That cuts to the core of Webber's major recruitment challenge. The lack of individual responsibility, the chronic failure to sense danger, the sight too often of Norwich players losing penalty box duels in the air or on the ground is endemic in this set of under-performing young men.

Any semblance of cohesion or organisation unravels, almost predictably. Once Wood had grabbed Leeds a lifeline the rest of the script had a depressingly familiar feel. Pontus Jansson won a near post header after getting the drop on Dijks, Alex Pritchard for once was unable to untangle his talented feet, and Kyle Bartley showed greater desire than any opponent in yellow to pounce. It was an ugly goal, it contained none of the majesty of Steven Naismith's long range hit or Oliveira's sweet curler, but it was a statement of intent.

City rocked and rolled, resisted waves of Leeds pressure and once the storm had appeared to recede, shipped again when Pablo Hernandez bent a free kick that nestled in the middle of Ruddy's goal. You can question the keeper, you can question the Norwich wall, you can marvel at Hernandez's technique but the 47th and final concession in the league away from Carrow Road this season was entirely avoidable.

It was half measures again from a squad who appear to have mastered what it takes with the ball but not without it.

Webber will know that better than anyone. What he does about it this summer will dictate whether City can be upwardly mobile again next season.

Supplied information -
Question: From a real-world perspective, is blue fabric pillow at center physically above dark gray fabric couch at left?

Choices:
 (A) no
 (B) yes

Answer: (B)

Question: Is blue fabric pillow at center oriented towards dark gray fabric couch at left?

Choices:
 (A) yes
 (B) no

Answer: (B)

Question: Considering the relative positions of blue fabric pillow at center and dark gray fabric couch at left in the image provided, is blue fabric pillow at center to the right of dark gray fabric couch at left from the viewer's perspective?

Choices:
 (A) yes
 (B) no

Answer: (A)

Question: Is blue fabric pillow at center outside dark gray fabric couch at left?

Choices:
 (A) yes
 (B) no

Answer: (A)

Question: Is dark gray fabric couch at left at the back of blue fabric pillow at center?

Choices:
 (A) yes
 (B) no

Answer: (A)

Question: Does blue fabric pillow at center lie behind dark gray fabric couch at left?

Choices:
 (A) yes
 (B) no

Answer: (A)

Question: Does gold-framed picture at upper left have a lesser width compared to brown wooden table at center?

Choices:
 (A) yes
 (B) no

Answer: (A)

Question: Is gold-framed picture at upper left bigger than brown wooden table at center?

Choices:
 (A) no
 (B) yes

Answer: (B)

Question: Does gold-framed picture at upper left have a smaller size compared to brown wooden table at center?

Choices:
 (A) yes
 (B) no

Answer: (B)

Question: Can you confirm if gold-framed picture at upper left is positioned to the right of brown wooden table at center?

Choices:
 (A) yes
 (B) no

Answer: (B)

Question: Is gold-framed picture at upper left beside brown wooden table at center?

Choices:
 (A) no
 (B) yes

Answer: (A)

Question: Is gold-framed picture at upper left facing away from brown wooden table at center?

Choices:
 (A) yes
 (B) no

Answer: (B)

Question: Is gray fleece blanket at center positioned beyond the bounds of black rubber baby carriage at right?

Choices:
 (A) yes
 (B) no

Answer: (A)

Task statement -
Extract the passage of the report on Norwich's match against Leeds from "City rocked and" to "again next season.", word for word.

Answer for this exercise -
City rocked and rolled, resisted waves of Leeds pressure and once the storm had appeared to recede, shipped again when Pablo Hernandez bent a free kick that nestled in the middle of Ruddy's goal. You can question the keeper, you can question the Norwich wall, you can marvel at Hernandez's technique but the 47th and final concession in the league away from Carrow Road this season was entirely avoidable.

It was half measures again from a squad who appear to have mastered what it takes with the ball but not without it.

Webber will know that better than anyone. What he does about it this summer will dictate whether City can be upwardly mobile again next season.